### PROVIDED INFORMATION:
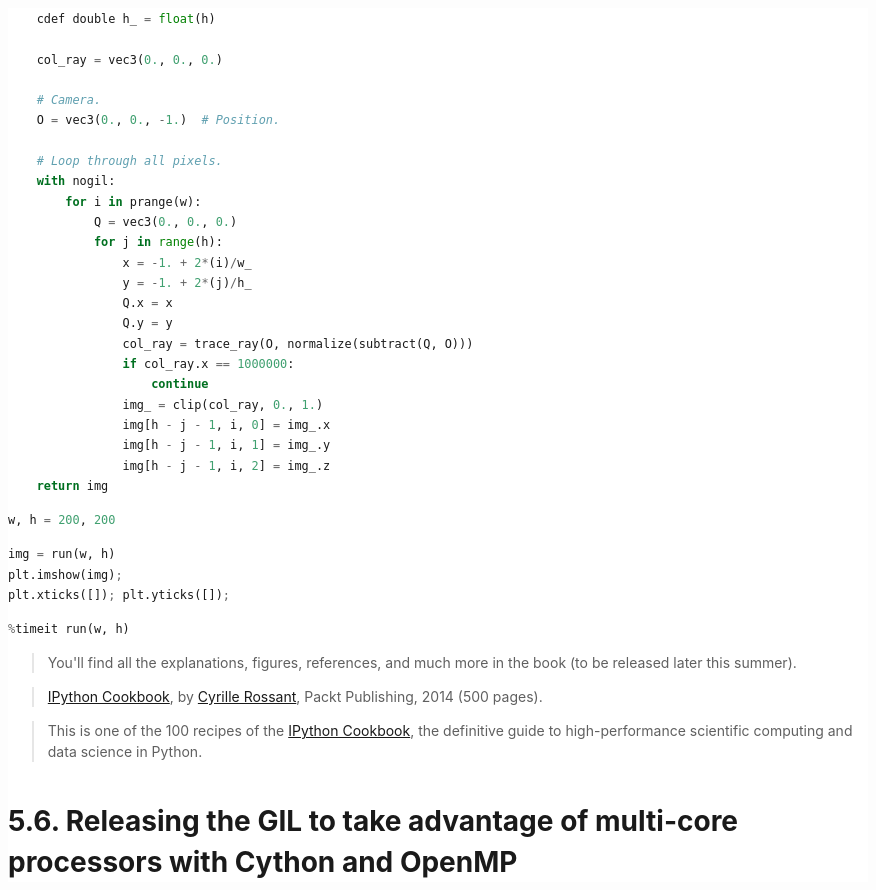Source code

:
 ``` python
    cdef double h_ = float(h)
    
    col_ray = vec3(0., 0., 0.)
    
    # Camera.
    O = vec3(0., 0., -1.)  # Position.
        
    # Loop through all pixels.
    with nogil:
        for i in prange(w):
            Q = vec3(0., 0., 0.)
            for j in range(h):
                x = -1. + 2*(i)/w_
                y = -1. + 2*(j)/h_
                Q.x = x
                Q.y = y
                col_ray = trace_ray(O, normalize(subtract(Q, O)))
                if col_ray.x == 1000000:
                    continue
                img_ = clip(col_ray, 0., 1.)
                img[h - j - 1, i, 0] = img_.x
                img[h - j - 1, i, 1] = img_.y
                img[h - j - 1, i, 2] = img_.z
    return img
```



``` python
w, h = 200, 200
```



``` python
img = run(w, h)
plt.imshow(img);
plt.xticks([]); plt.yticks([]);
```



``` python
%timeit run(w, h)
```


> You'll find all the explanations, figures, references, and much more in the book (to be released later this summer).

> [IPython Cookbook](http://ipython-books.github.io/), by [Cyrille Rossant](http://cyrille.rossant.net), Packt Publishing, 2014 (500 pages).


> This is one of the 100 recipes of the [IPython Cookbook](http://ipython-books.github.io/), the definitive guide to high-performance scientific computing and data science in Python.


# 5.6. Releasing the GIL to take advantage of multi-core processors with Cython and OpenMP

### TASK TO CARRY OUT:
From the records above, return each line where "books" occurs.

### TASK ANSWER:
> [IPython Cookbook](http://ipython-books.github.io/), by [Cyrille Rossant](http://cyrille.rossant.net), Packt Publishing, 2014 (500 pages).
> This is one of the 100 recipes of the [IPython Cookbook](http://ipython-books.github.io/), the definitive guide to high-performance scientific computing and data science in Python.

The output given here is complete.